RFI allows partial recovery only on user objects. If it encounters corruption on system tables, recovery fails for the entire database.

RFI allows the database administrator (DBA) to select the granularity of recovery for each user database. The choices are:

Mark the whole database suspect on any recovery failure. This is the default behavior and it is how recovery worked in previous versions.
Set the number of pages that can be offlined during recovery and still allow the database to be opened. The DBA can decide whether the partially recovered database is to be open for updates or for reads only.

Finally, the DBA can set the database to be marked suspect on any recovery failure, then change the setting to recover all but the corrupt pages. In this mode users cannot access the database, enabling the DBA to determine the appropriate course of action and proceed accordingly.

There is a significant difference between RFI's page-level and database-level granularity. Database granularity mandates that all transactions in the database should either be completed and rolled forward, or rolled back and all changes backed out. In either case the database is in a logically consistent state at the end of recovery. In short, recovery is all or nothing. Any interruption in recovery that makes this impossible causes recovery to fail entirely, and the only sure way to guarantee a consistent state is to restore from backups. This can be problematical, depending on how many backups are available, their validity, and how recent they are.

Page level granularity, on the other hand, allows the server to offline corrupt pages in a transaction while onlining other pages. Since recovery has not been able to complete and verify the transactions, this will leave some of the transactions only partially available and all other transactions completely recovered as usual. There is no way to determine whether transactions that involved offlined pages are complete except by manual examination.

If, for example, a transaction changes rows on three pages and the changes on two pages are written to disk before the server stops, recovery would normally assure that the third page also was written to disk.
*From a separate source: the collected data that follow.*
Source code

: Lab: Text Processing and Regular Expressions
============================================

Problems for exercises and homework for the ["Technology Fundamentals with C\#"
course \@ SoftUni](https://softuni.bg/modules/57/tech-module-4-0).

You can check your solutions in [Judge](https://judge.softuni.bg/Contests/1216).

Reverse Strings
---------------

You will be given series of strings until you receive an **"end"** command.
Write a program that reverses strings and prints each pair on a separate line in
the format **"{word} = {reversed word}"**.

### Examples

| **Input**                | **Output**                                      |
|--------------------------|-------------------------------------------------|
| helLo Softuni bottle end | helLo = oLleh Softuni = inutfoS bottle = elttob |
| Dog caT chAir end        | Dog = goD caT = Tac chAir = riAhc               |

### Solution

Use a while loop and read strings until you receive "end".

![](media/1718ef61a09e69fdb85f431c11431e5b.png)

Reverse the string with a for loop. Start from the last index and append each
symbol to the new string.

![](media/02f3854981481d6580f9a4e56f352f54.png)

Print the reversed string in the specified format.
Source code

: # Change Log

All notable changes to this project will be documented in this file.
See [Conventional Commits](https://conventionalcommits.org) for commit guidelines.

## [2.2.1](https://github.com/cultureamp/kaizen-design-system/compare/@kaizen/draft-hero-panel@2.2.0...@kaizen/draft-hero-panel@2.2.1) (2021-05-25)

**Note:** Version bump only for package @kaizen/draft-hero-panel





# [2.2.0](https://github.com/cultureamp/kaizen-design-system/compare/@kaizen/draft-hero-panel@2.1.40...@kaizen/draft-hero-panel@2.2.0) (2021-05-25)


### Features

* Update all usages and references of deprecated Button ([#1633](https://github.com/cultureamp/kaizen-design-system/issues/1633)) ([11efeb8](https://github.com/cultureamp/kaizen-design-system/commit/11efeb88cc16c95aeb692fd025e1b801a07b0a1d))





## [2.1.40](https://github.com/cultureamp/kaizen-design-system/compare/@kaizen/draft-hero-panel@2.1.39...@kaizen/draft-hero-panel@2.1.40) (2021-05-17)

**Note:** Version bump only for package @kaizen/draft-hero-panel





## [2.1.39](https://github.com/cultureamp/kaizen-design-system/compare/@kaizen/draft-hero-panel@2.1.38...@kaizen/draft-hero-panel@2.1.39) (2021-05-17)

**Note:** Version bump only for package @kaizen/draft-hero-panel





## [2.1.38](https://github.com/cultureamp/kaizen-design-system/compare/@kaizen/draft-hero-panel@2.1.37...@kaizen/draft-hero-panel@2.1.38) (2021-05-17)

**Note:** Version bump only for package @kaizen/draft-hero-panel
If, however, recovery marks as suspect the page to which the third update is to be made, there is no way to determine whether the transaction is complete or incomplete; that is, whether all three pages are updated or only the first two. A transaction in this state is deemed to be partially available, as the changes to the first two pages are available while the change to the third page is unavailable, and it is not known whether it was changed.

At another level, consider a case where a page from a specific table is marked offline. Subsequent work is dependent on this page but only at an implicit level, meaning that it is assumed that business rules will be handled without explicitly coding referential checks. If the code were to explicitly check for the offline data, an error would be raised; but if this is not done and the work proceeds with only an implicit dependence on the offline pages (which cannot be restored to a consistent state), it may result in logical inconsistencies in the database. This is yet another reason we recommend that all dependencies between data be explicity coded via declared referential constraints, triggers or existence checks.

It is important to understand that while it is possible to bring corrupt pages online, doing so without first repairing the pages will result in logical and data inconsistency. When restoring a database by repairing offline pages (or by restoring objects to which the offlined pages belonged), therefore, the DBA must explicitly determine the degree to which logical consistency of the database may be suspect according to business rules and coding practices. Of course, restoring the database from a database backup and incremental transaction backups assures both the logical and physical integrity of the database through the last successful load of a transaction dump.

It is also important to run dbcc tablealloc or dbcc indexalloc with the fix option on any objects with suspect pages because the allocation information for these objects is also suspect.